Reproduce the following lines verbatim, omitting the pictures from your answer.

****************

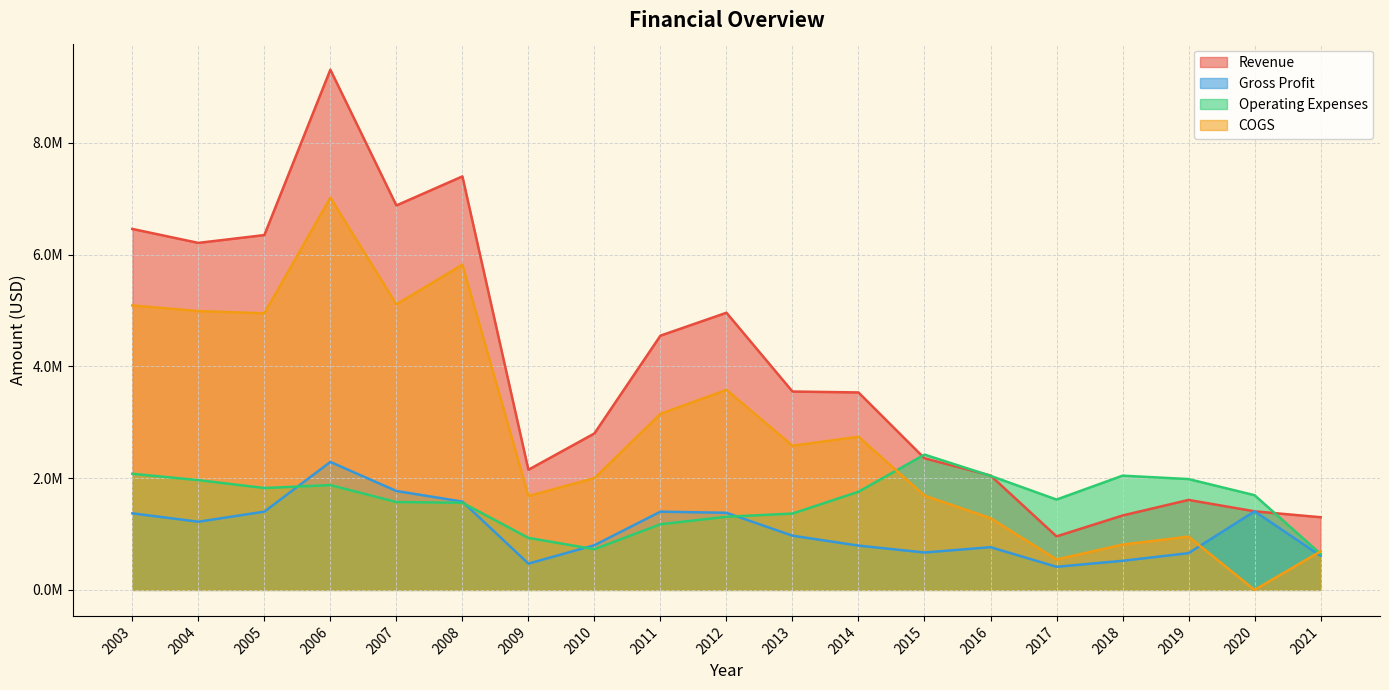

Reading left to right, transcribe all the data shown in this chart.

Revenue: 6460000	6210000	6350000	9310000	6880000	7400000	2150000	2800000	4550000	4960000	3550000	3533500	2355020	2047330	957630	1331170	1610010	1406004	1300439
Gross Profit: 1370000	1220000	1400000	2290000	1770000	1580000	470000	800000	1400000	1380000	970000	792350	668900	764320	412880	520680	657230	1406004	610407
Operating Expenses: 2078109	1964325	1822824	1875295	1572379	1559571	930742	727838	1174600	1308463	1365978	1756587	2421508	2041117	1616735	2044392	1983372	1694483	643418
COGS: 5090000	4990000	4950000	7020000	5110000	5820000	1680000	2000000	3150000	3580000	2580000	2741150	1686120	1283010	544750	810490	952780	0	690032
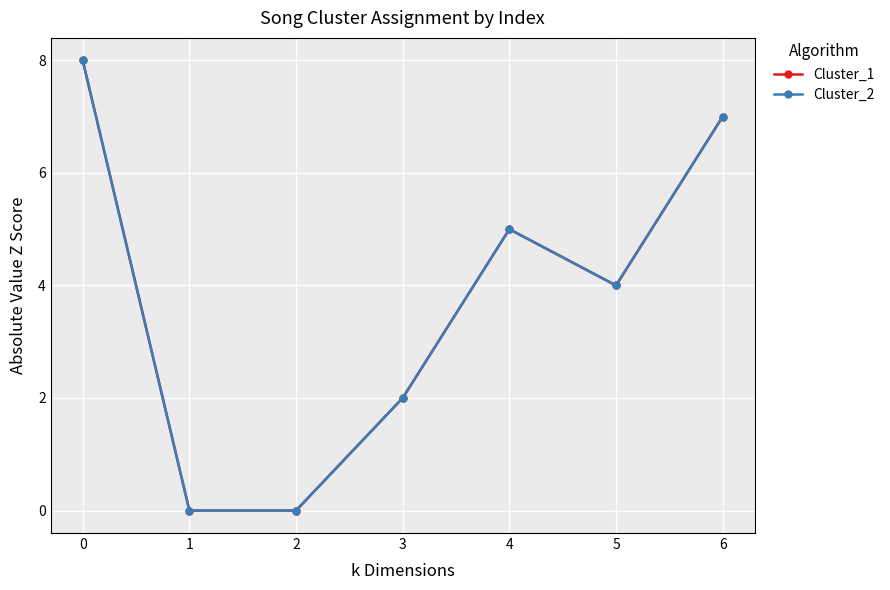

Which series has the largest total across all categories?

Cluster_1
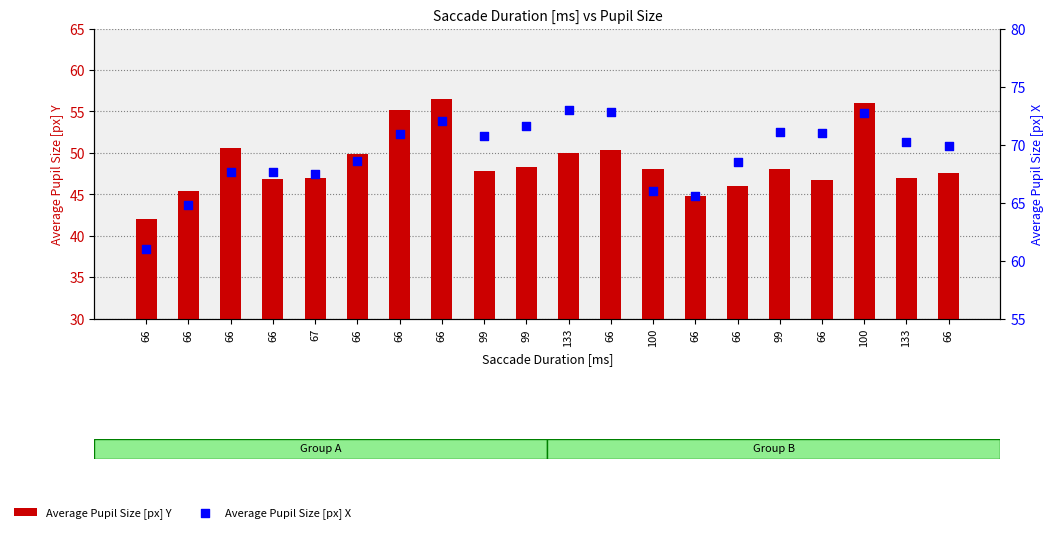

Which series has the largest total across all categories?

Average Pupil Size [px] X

****************

▶ [Result for this exercise]:
Reading left to right, transcribe all the data shown in this chart.

Revenue: 6460000	6210000	6350000	9310000	6880000	7400000	2150000	2800000	4550000	4960000	3550000	3533500	2355020	2047330	957630	1331170	1610010	1406004	1300439
Gross Profit: 1370000	1220000	1400000	2290000	1770000	1580000	470000	800000	1400000	1380000	970000	792350	668900	764320	412880	520680	657230	1406004	610407
Operating Expenses: 2078109	1964325	1822824	1875295	1572379	1559571	930742	727838	1174600	1308463	1365978	1756587	2421508	2041117	1616735	2044392	1983372	1694483	643418
COGS: 5090000	4990000	4950000	7020000	5110000	5820000	1680000	2000000	3150000	3580000	2580000	2741150	1686120	1283010	544750	810490	952780	0	690032

Which series has the largest total across all categories?

Cluster_1

Which series has the largest total across all categories?

Average Pupil Size [px] X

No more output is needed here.